◆ **Aim of the task**
Would you restate all of the entries verbatim, minus any images?

(Collected data entries)

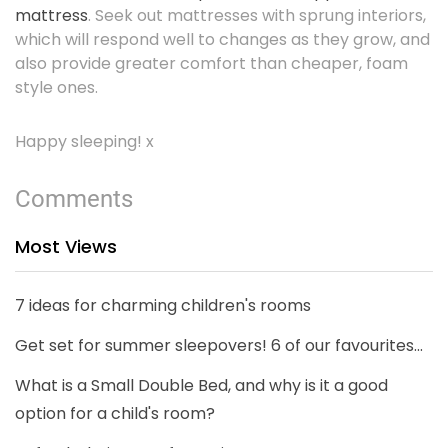
mattress
. Seek out mattresses with sprung interiors,
which will respond well to changes as they grow, and
also provide greater comfort than cheaper, foam
style ones.
Happy sleeping! x
Comments
Most Views
7 ideas for charming children's rooms
Get set for summer sleepovers! 6 of our favourites...
What is a Small Double Bed, and why is it a good
option for a child's room?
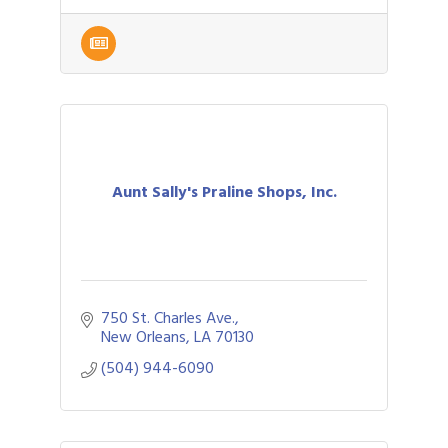
Aunt Sally's Praline Shops, Inc.
750 St. Charles Ave.
New Orleans
LA
70130
(504) 944-6090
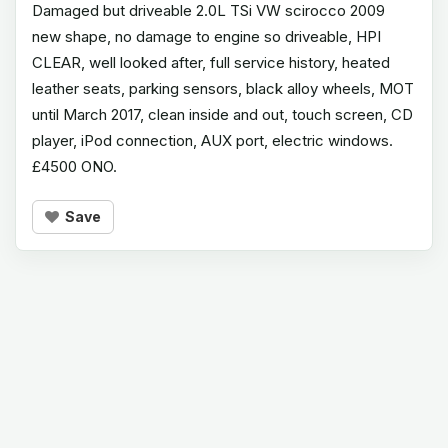
Damaged but driveable 2.0L TSi VW scirocco 2009
new shape, no damage to engine so driveable, HPI
CLEAR, well looked after, full service history, heated
leather seats, parking sensors, black alloy wheels, MOT
until March 2017, clean inside and out, touch screen, CD
player, iPod connection, AUX port, electric windows.
£4500 ONO.
Save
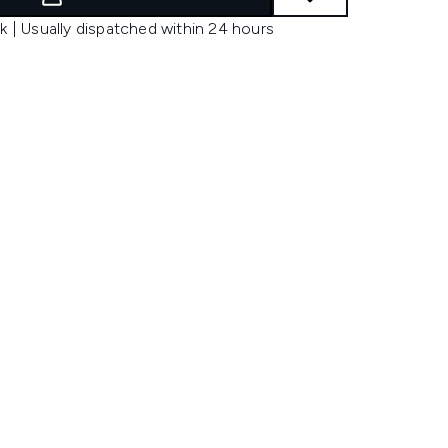
k | Usually dispatched within 24 hours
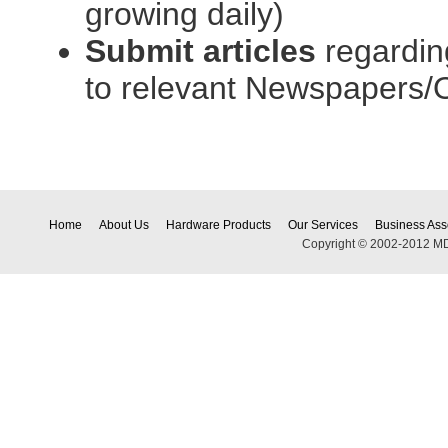
growing daily)
Submit articles
regardin
to relevant Newspapers/O
Home
About Us
Hardware Products
Our Services
Business Ass
Copyright © 2002-2012 MDEC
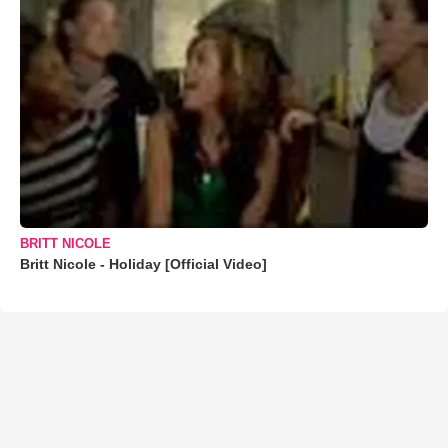
BRITT NICOLE
Britt Nicole - Holiday [Official Video]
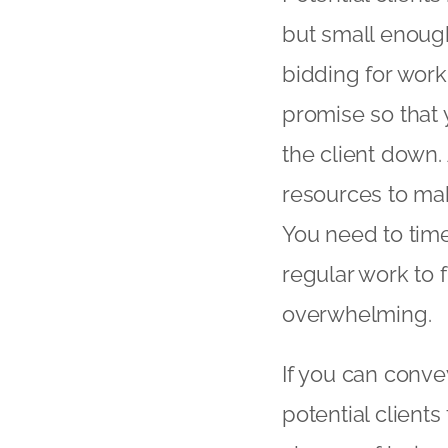
but small enough
bidding for work,
promise so that 
the client down.
resources to make
You need to time
regular work to
overwhelming.
If you can conve
potential client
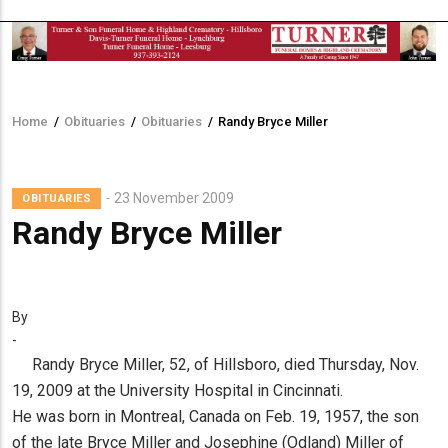
Home
/
Obituaries
/
Obituaries
/
Randy Bryce Miller
Breadcrumb
23 November 2009
OBITUARIES
Randy Bryce Miller
By
-
Randy Bryce Miller, 52, of Hillsboro, died Thursday, Nov.
19, 2009 at the University Hospital in Cincinnati.
He was born in Montreal, Canada on Feb. 19, 1957, the son
of the late Bryce Miller and Josephine (Odland) Miller of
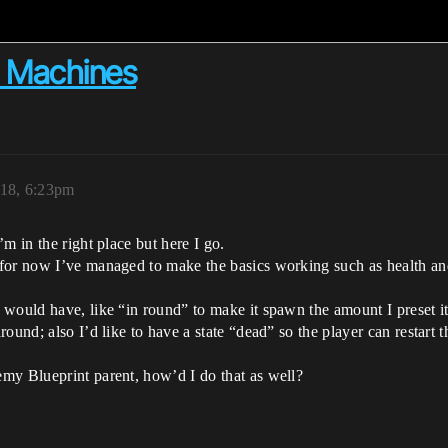
e Machines
18, 6:23pm
m in the right place but here I go.
for now I’ve managed to make the basics working such as health and 
 would have, like “in round” to make it spawn the amount I preset i
ound; also I’d like to have a state “dead” so the player can restart t
my Blueprint parent, how’d I do that as well?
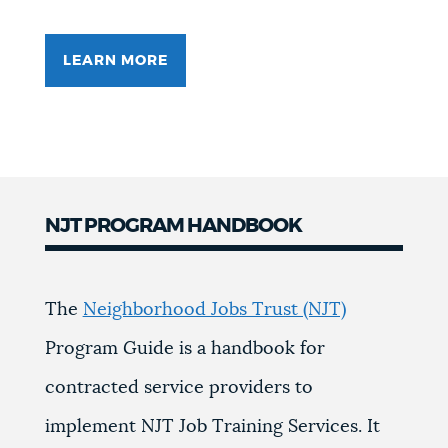
LEARN MORE
NJT PROGRAM HANDBOOK
The
Neighborhood Jobs Trust (NJT)
Program Guide is a handbook for
contracted service providers to
implement NJT Job Training Services. It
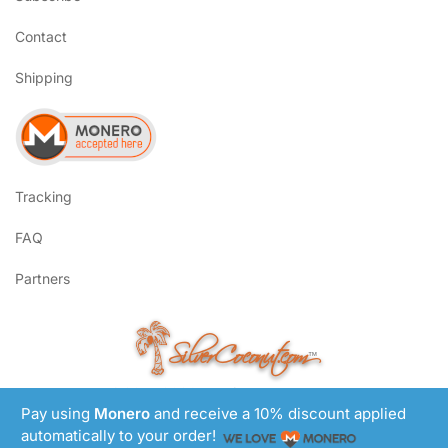
Contact
Shipping
Tracking
FAQ
Partners
SilverCoconut.com
™
©2017-2026 All Rights Reserved
Pay using
Monero
and receive a 10% discount applied
Lem Smyth.com
Site by
automatically to your order!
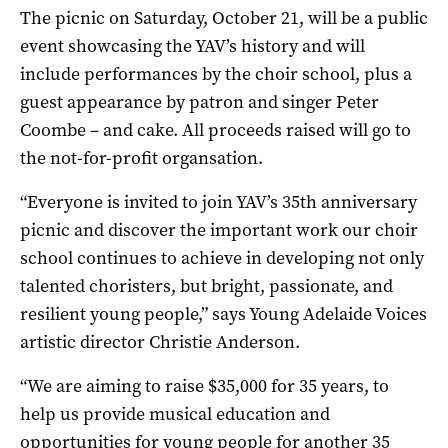
The picnic on Saturday, October 21, will be a public
event showcasing the YAV’s history and will
include performances by the choir school, plus a
guest appearance by patron and singer Peter
Coombe – and cake. All proceeds raised will go to
the not-for-profit organsation.
“Everyone is invited to join YAV’s 35th anniversary
picnic and discover the important work our choir
school continues to achieve in developing not only
talented choristers, but bright, passionate, and
resilient young people,” says Young Adelaide Voices
artistic director Christie Anderson.
“We are aiming to raise $35,000 for 35 years, to
help us provide musical education and
opportunities for young people for another 35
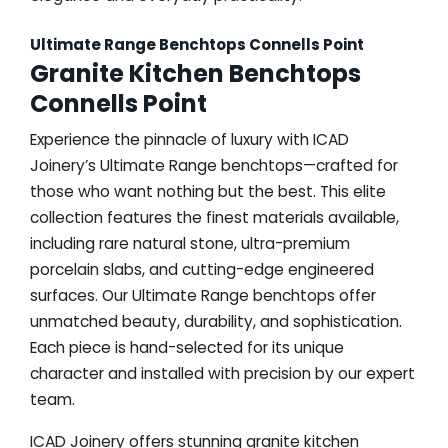
Ultimate Range Benchtops Connells Point
Granite Kitchen Benchtops
Connells Point
Experience the pinnacle of luxury with ICAD
Joinery’s Ultimate Range benchtops—crafted for
those who want nothing but the best. This elite
collection features the finest materials available,
including rare natural stone, ultra-premium
porcelain slabs, and cutting-edge engineered
surfaces. Our Ultimate Range benchtops offer
unmatched beauty, durability, and sophistication.
Each piece is hand-selected for its unique
character and installed with precision by our expert
team.
ICAD Joinery offers stunning granite kitchen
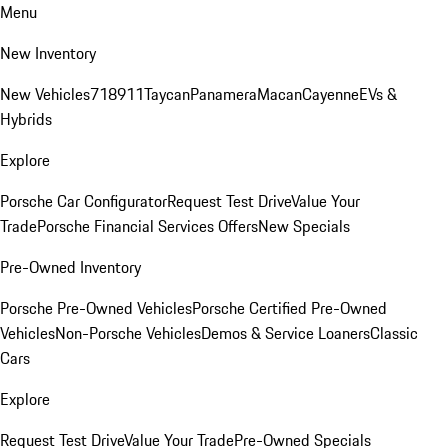
Menu
New Inventory
New Vehicles
718
911
Taycan
Panamera
Macan
Cayenne
EVs &
Hybrids
Explore
Porsche Car Configurator
Request Test Drive
Value Your
Trade
Porsche Financial Services Offers
New Specials
Pre-Owned Inventory
Porsche Pre-Owned Vehicles
Porsche Certified Pre-Owned
Vehicles
Non-Porsche Vehicles
Demos & Service Loaners
Classic
Cars
Explore
Request Test Drive
Value Your Trade
Pre-Owned Specials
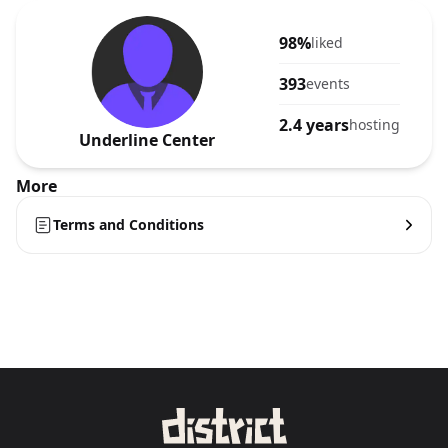
98%
liked
393
events
2.4 years
hosting
Underline Center
More
Terms and Conditions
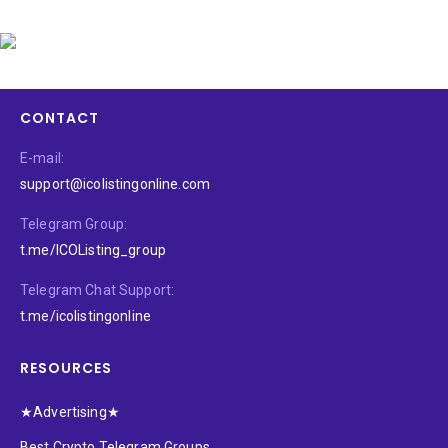
CONTACT
E-mail:
support@icolistingonline.com
Telegram Group:
t.me/ICOListing_group
Telegram Chat Support:
t.me/icolistingonline
RESOURCES
★Advertising★
Best Crypto Telegram Groups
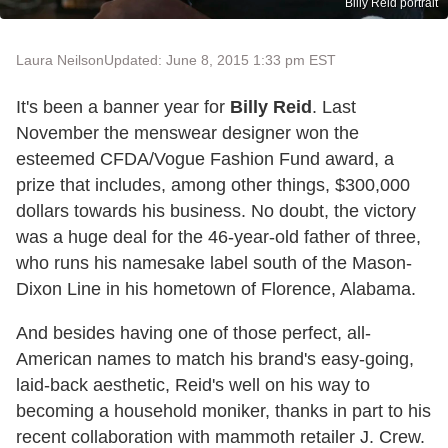
Billy Reid portrait
Laura Neilson
Updated: June 8, 2015 1:33 pm EST
It's been a banner year for
Billy Reid
. Last
November the menswear designer won the
esteemed CFDA/Vogue Fashion Fund award, a
prize that includes, among other things, $300,000
dollars towards his business. No doubt, the victory
was a huge deal for the 46-year-old father of three,
who runs his namesake label south of the Mason-
Dixon Line in his hometown of Florence, Alabama.
And besides having one of those perfect, all-
American names to match his brand's easy-going,
laid-back aesthetic, Reid's well on his way to
becoming a household moniker, thanks in part to his
recent collaboration with mammoth retailer J. Crew.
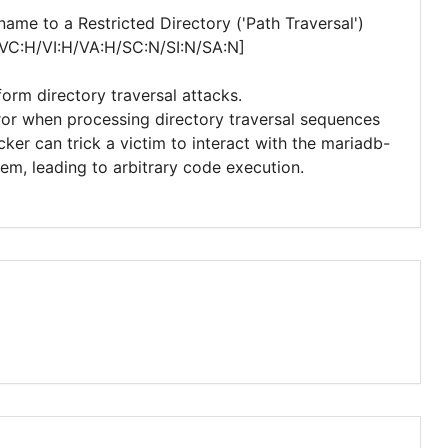
me to a Restricted Directory ('Path Traversal')
/VC:H/VI:H/VA:H/SC:N/SI:N/SA:N]
form directory traversal attacks.
error when processing directory traversal sequences
ker can trick a victim to interact with the mariadb-
tem, leading to arbitrary code execution.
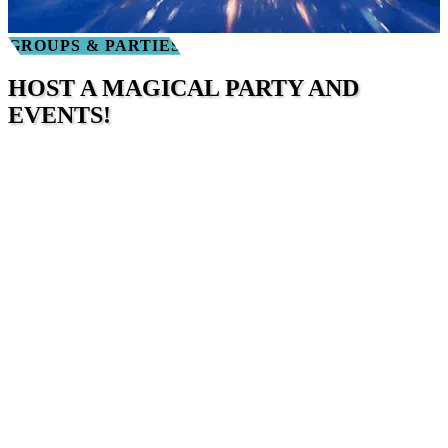
GROUPS & PARTIES
HOST A MAGICAL PARTY AND
EVENTS!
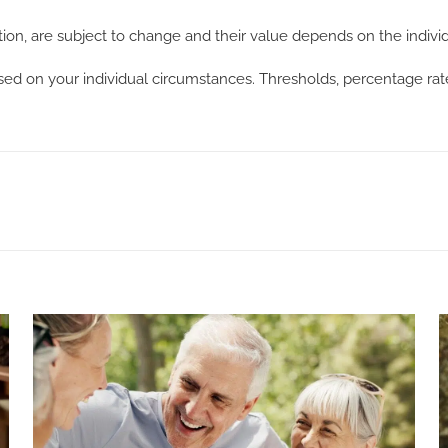
ation, are subject to change and their value depends on the indivi
ased on your individual circumstances. Thresholds, percentage ra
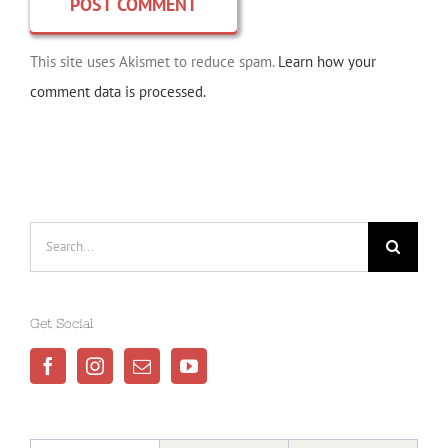
This site uses Akismet to reduce spam.
Learn how your
comment data is processed.
Search
for:
Get Social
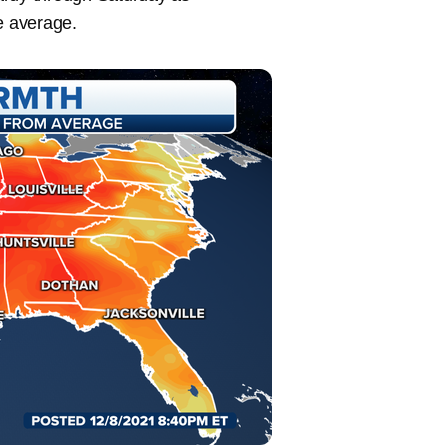
e average.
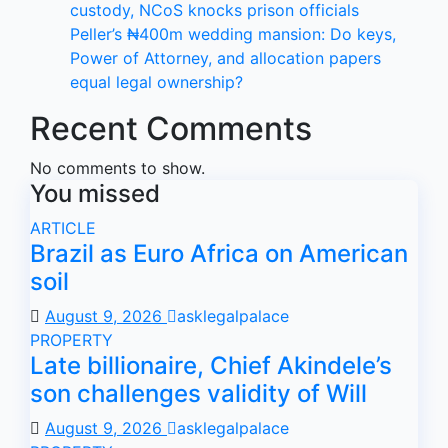
custody, NCoS knocks prison officials
Peller’s ₦400m wedding mansion: Do keys,
Power of Attorney, and allocation papers
equal legal ownership?
Recent Comments
No comments to show.
You missed
ARTICLE
Brazil as Euro Africa on American
soil
August 9, 2026
asklegalpalace
PROPERTY
Late billionaire, Chief Akindele’s
son challenges validity of Will
August 9, 2026
asklegalpalace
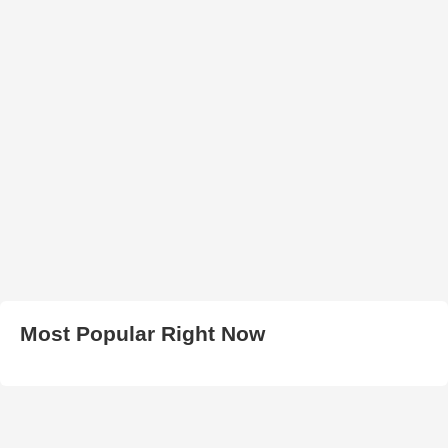
Most Popular Right Now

◆ **Solution for this task**
mattress
. Seek out mattresses with sprung interiors,
which will respond well to changes as they grow, and
also provide greater comfort than cheaper, foam
style ones.
Happy sleeping! x
Comments
Most Views
7 ideas for charming children's rooms
Get set for summer sleepovers! 6 of our favourites...
What is a Small Double Bed, and why is it a good
option for a child's room?
Aunt Sally's Praline Shops, Inc.
750 St. Charles Ave.
New Orleans
LA
70130
(504) 944-6090
Damaged but driveable 2.0L TSi VW scirocco 2009
new shape, no damage to engine so driveable, HPI
CLEAR, well looked after, full service history, heated
leather seats, parking sensors, black alloy wheels, MOT
until March 2017, clean inside and out, touch screen, CD
player, iPod connection, AUX port, electric windows.
£4500 ONO.
Save
k | Usually dispatched within 24 hours
growing daily)
Submit articles
regardin
to relevant Newspapers/O
Home
About Us
Hardware Products
Our Services
Business Ass
Copyright © 2002-2012 MDEC
BRITT NICOLE
Britt Nicole - Holiday [Official Video]
but small enough
bidding for work,
promise so that 
the client down.
resources to make
You need to time
regular work to
overwhelming.
If you can conve
potential client
Home
/
Obituaries
/
Obituaries
/
Randy Bryce Miller
Breadcrumb
23 November 2009
OBITUARIES
Randy Bryce Miller
By
-
Randy Bryce Miller, 52, of Hillsboro, died Thursday, Nov.
19, 2009 at the University Hospital in Cincinnati.
He was born in Montreal, Canada on Feb. 19, 1957, the son
of the late Bryce Miller and Josephine (Odland) Miller of
e Machines
18, 6:23pm
m in the right place but here I go.
for now I’ve managed to make the basics working such as health and 
 would have, like “in round” to make it spawn the amount I preset i
ound; also I’d like to have a state “dead” so the player can restart t
my Blueprint parent, how’d I do that as well?
LEARN MORE
NJT PROGRAM HANDBOOK
The
Neighborhood Jobs Trust (NJT)
Program Guide is a handbook for
contracted service providers to
implement NJT Job Training Services. It
Contact
Shipping
Tracking
FAQ
Partners
SilverCoconut.com
™
©2017-2026 All Rights Reserved
Pay using
Monero
and receive a 10% discount applied
Lem Smyth.com
Site by
automatically to your order!
The picnic on Saturday, October 21, will be a public
event showcasing the YAV’s history and will
include performances by the choir school, plus a
guest appearance by patron and singer Peter
Coombe – and cake. All proceeds raised will go to
the not-for-profit organsation.
“Everyone is invited to join YAV’s 35th anniversary
picnic and discover the important work our choir
school continues to achieve in developing not only
talented choristers, but bright, passionate, and
resilient young people,” says Young Adelaide Voices
artistic director Christie Anderson.
“We are aiming to raise $35,000 for 35 years, to
help us provide musical education and
opportunities for young people for another 35
Ultimate Range Benchtops Connells Point
Granite Kitchen Benchtops
Connells Point
Experience the pinnacle of luxury with ICAD
Joinery’s Ultimate Range benchtops—crafted for
those who want nothing but the best. This elite
collection features the finest materials available,
including rare natural stone, ultra-premium
porcelain slabs, and cutting-edge engineered
surfaces. Our Ultimate Range benchtops offer
unmatched beauty, durability, and sophistication.
Each piece is hand-selected for its unique
character and installed with precision by our expert
team.
ICAD Joinery offers stunning granite kitchen
Menu
New Inventory
New Vehicles
718
911
Taycan
Panamera
Macan
Cayenne
EVs &
Hybrids
Explore
Porsche Car Configurator
Request Test Drive
Value Your
Trade
Porsche Financial Services Offers
New Specials
Pre-Owned Inventory
Porsche Pre-Owned Vehicles
Porsche Certified Pre-Owned
Vehicles
Non-Porsche Vehicles
Demos & Service Loaners
Classic
Cars
Explore
Request Test Drive
Value Your Trade
Pre-Owned Specials
98%
liked
393
events
2.4 years
hosting
Underline Center
More
Terms and Conditions
CONTACT
E-mail:
support@icolistingonline.com
Telegram Group:
t.me/ICOListing_group
Telegram Chat Support:
t.me/icolistingonline
RESOURCES
★Advertising★
Best Crypto Telegram Groups
Billy Reid portrait
Laura Neilson
Updated: June 8, 2015 1:33 pm EST
It's been a banner year for
Billy Reid
. Last
November the menswear designer won the
esteemed CFDA/Vogue Fashion Fund award, a
prize that includes, among other things, $300,000
dollars towards his business. No doubt, the victory
was a huge deal for the 46-year-old father of three,
who runs his namesake label south of the Mason-
Dixon Line in his hometown of Florence, Alabama.
And besides having one of those perfect, all-
American names to match his brand's easy-going,
laid-back aesthetic, Reid's well on his way to
becoming a household moniker, thanks in part to his
recent collaboration with mammoth retailer J. Crew.
me to a Restricted Directory ('Path Traversal')
/VC:H/VI:H/VA:H/SC:N/SI:N/SA:N]
form directory traversal attacks.
error when processing directory traversal sequences
ker can trick a victim to interact with the mariadb-
tem, leading to arbitrary code execution.
GROUPS & PARTIES
HOST A MAGICAL PARTY AND
EVENTS!
ation, are subject to change and their value depends on the indivi
ased on your individual circumstances. Thresholds, percentage ra
This site uses Akismet to reduce spam.
Learn how your
comment data is processed.
Search
for:
Get Social
e average.
custody, NCoS knocks prison officials
Peller’s ₦400m wedding mansion: Do keys,
Power of Attorney, and allocation papers
equal legal ownership?
Recent Comments
No comments to show.
You missed
ARTICLE
Brazil as Euro Africa on American
soil
August 9, 2026
asklegalpalace
PROPERTY
Late billionaire, Chief Akindele’s
son challenges validity of Will
August 9, 2026
asklegalpalace
Most Popular Right Now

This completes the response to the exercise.